HRMS users grew 15%, Accounting customers 28% since FY24 end.
Gross customer retention rate improved 3 ppt to 94%.
Adjusted net profit up 9% YoY to SGD7.2m.
Interim dividend of 1.55 Singapore cents per share declared, maintaining >50% payout ratio.
Stronger growth expected in 2H25, with marketing focused on high-ROI initiatives.
Valuation:
Target P/E multiple of 16x FY26 EPS (6.4 cents), reflecting a 20% discount to peer average due to smaller market cap and Asia focus.
Growth catalysts: deeper market penetration, new product launches.
Downside risks: intensified competition, SME vulnerability to macroeconomic shocks, increased credit risk.

ST Engineering Ltd (STE SP): A Differentiated Global Rearmament Play

Beneficiary of global rearmament boom and elevated defence spending.
Recent share price weakness attributed to profit-taking after strong YTD rally (+60%) and optimism around Russia-Ukraine ceasefire.
Fundamentals remain solid with 1H25 order book at SGD31.2b (+18% YoY), SGD5.0b to be delivered in H2 2025.
Strong revenue visibility and execution confidence for the remainder of the year.
Long-term growth remains intact, supported by:
Structural drivers of global defence spending.
Aging defence systems worldwide, sustaining demand even if Ukraine war ends.
FV estimate unchanged at SGD8.90. BUY recommended.

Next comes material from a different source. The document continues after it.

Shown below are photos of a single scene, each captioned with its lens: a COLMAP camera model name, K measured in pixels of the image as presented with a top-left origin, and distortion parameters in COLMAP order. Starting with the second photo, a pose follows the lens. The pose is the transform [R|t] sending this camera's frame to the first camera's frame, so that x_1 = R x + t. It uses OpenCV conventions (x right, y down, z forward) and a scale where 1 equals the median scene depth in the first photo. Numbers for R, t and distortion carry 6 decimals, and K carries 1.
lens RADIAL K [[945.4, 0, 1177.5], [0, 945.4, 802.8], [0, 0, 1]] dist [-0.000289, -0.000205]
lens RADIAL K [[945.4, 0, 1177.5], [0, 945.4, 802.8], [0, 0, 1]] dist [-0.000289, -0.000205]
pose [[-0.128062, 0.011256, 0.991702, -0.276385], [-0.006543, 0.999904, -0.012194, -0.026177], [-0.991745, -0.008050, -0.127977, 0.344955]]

Singapore REITs: Approaching a Growth Inflection Point

S-REIT share prices rebounded but lag broader Singapore market.
2Q25 results underperformed, but FY26 DPU forecasted to rise 4.0% on average.
Valuations remain attractive, offering upside for yield-focused investors.

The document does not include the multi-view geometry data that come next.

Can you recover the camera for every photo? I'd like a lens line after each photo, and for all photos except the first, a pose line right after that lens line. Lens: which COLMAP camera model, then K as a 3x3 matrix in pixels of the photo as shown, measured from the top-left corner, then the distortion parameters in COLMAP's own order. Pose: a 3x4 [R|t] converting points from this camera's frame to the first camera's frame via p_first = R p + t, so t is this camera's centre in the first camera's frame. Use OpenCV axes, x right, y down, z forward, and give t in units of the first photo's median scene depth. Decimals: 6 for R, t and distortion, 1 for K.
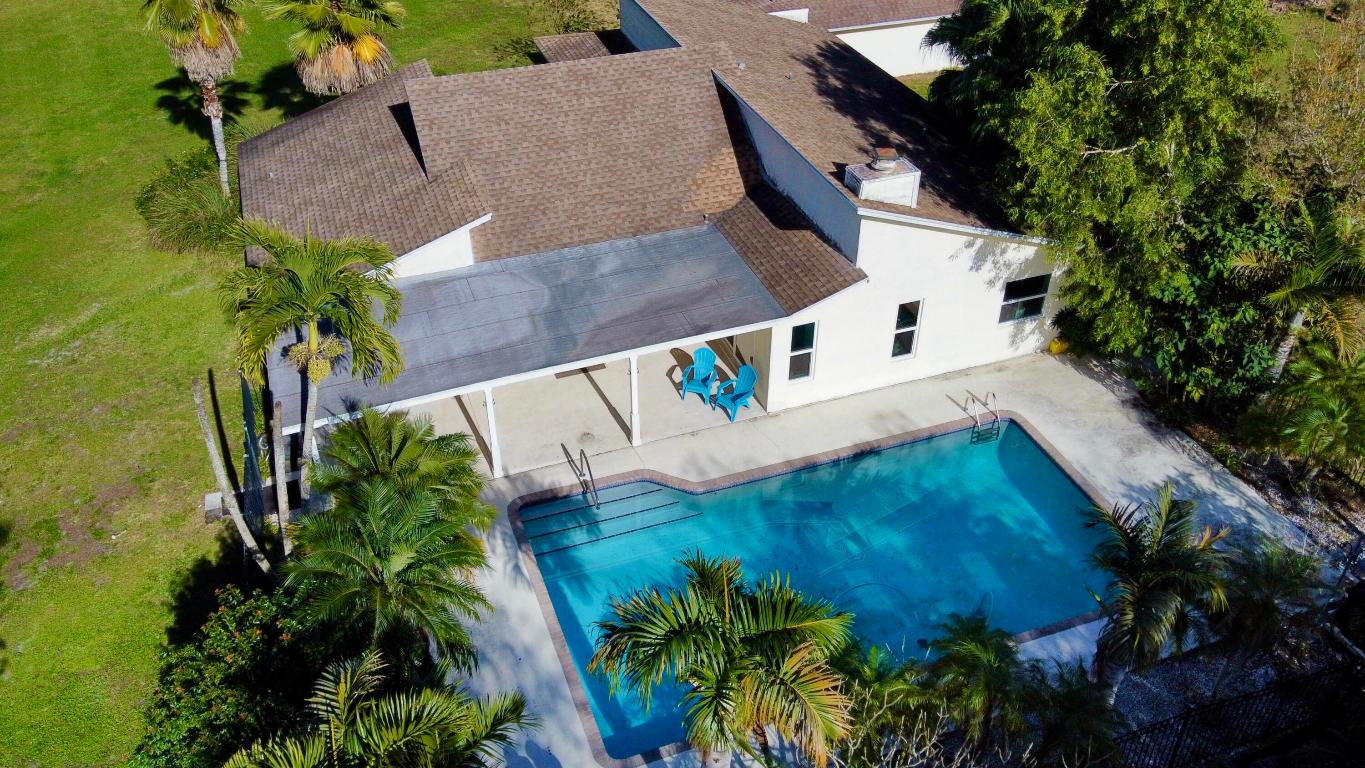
lens RADIAL K [[1081.9, 0, 691.0], [0, 1081.9, 356.1], [0, 0, 1]] dist [-0.013008, 0.015830]
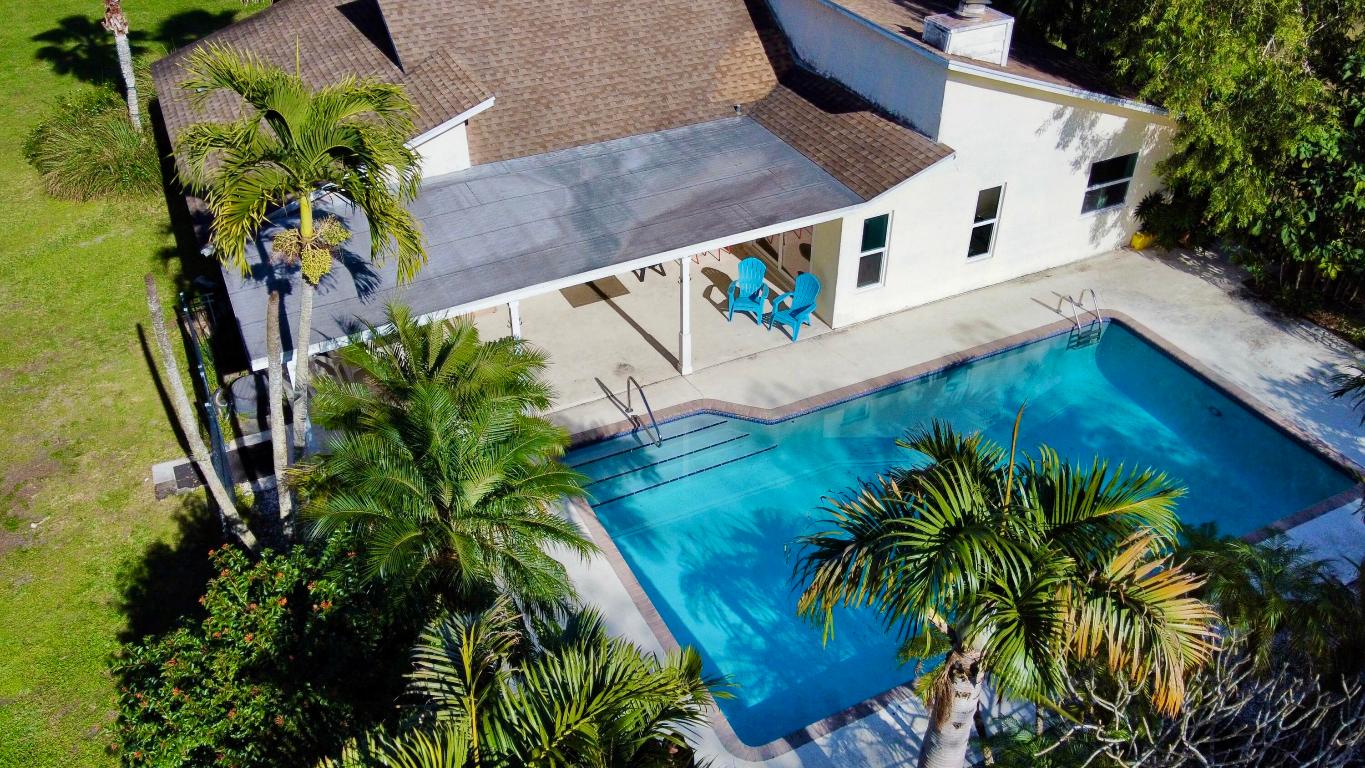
lens RADIAL K [[1069.3, 0, 678.2], [0, 1069.3, 364.2], [0, 0, 1]] dist [0.000623, 0.008652]
pose [[0.994611, -0.063383, 0.082043, -0.120771], [0.063748, 0.997964, -0.001829, 0.074769], [-0.081760, 0.007049, 0.996627, 0.183493]]
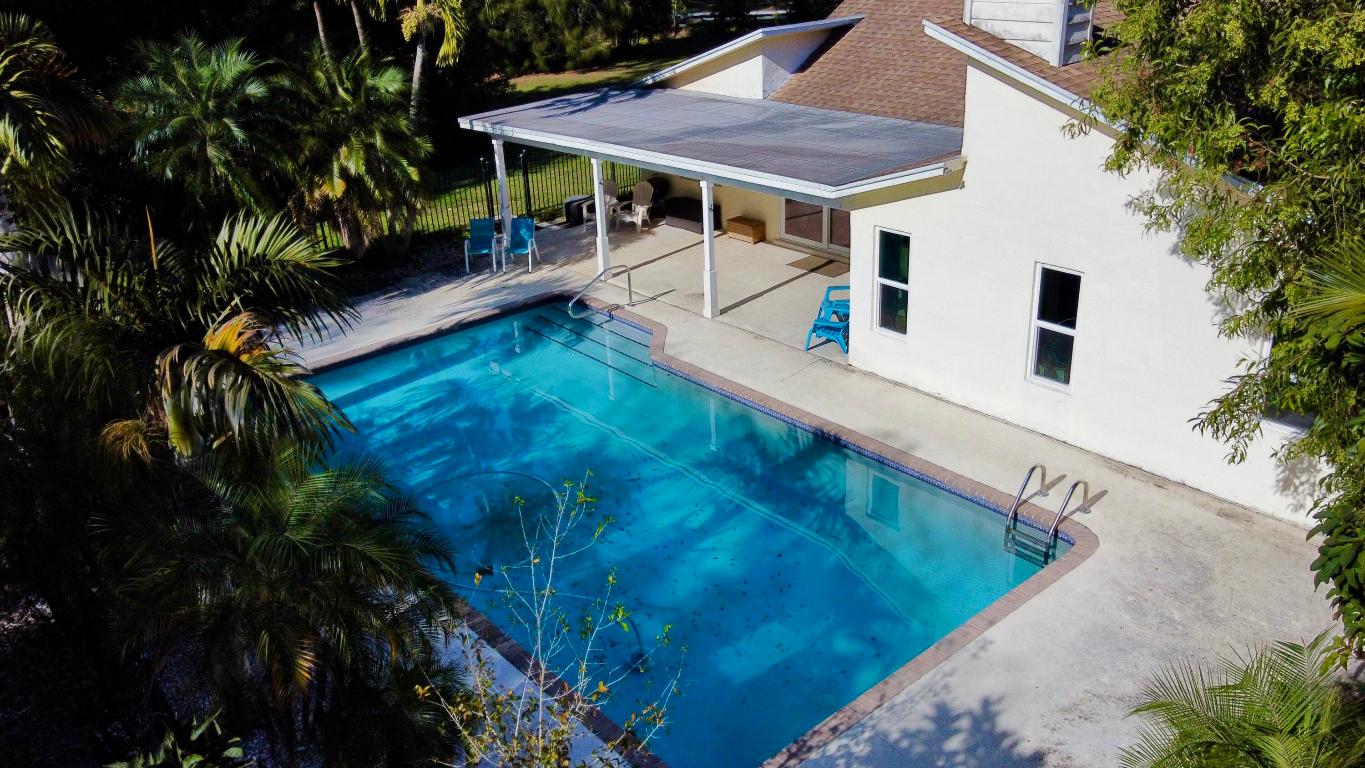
lens RADIAL K [[1069.3, 0, 678.2], [0, 1069.3, 364.2], [0, 0, 1]] dist [0.000623, 0.008652]
pose [[0.339805, 0.343755, -0.875423, 0.630850], [-0.506955, 0.850956, 0.137367, 0.014848], [0.792167, 0.397122, 0.463428, 0.615305]]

Latest Research Coverage: Report Summaries & Ratings

Date Stock/Sector Ticker Rating Fair Value
29 Aug 2025 Info-Tech Systems Ltd ITSL SP BUY SGD 1.00
29 Aug 2025 ST Engineering Ltd STE SP BUY SGD 8.90
29 Aug 2025 Singapore REITs
26 Aug 2025 China Tower Corporation 788 HK BUY HKD 14.50

Straits Times Index (STI): Top Stocks by Market Capitalisation

Company Price (SGD) Market Cap (US\$m) Beta Div Yield (%) P/E Ratio Recommendation
DBS Group Holdings Ltd 50.52 111,687 1.2 5.9 13 Buy/Hold/Sell
OCBC 16.74 58,593 1.0 4.9 10 Buy/Hold/Sell
Singapore Telecommunications Ltd 4.31 55,450 0.8 4.4 18 Buy/Hold/Sell

Conclusion: Navigating September’s Volatility & Tapping The Growth Leaders

September’s historical volatility is playing out as expected, with tech-led corrections and macro headwinds driving cautious sentiment. Yet, select Singapore names such as Info-Tech Systems Ltd and ST Engineering Ltd present attractive growth opportunities, backed by resilient fundamentals, strong order books, and secular trends in SaaS and defence spending. Singapore REITs look poised for yield-driven recovery, offering value relative to global peers.
Investors should remain vigilant on macro signals and policy shifts, especially with critical US inflation and jobs data on the horizon. Accumulate quality Singapore stocks on corrections, with a keen eye on differentiated plays and those positioned for secular growth.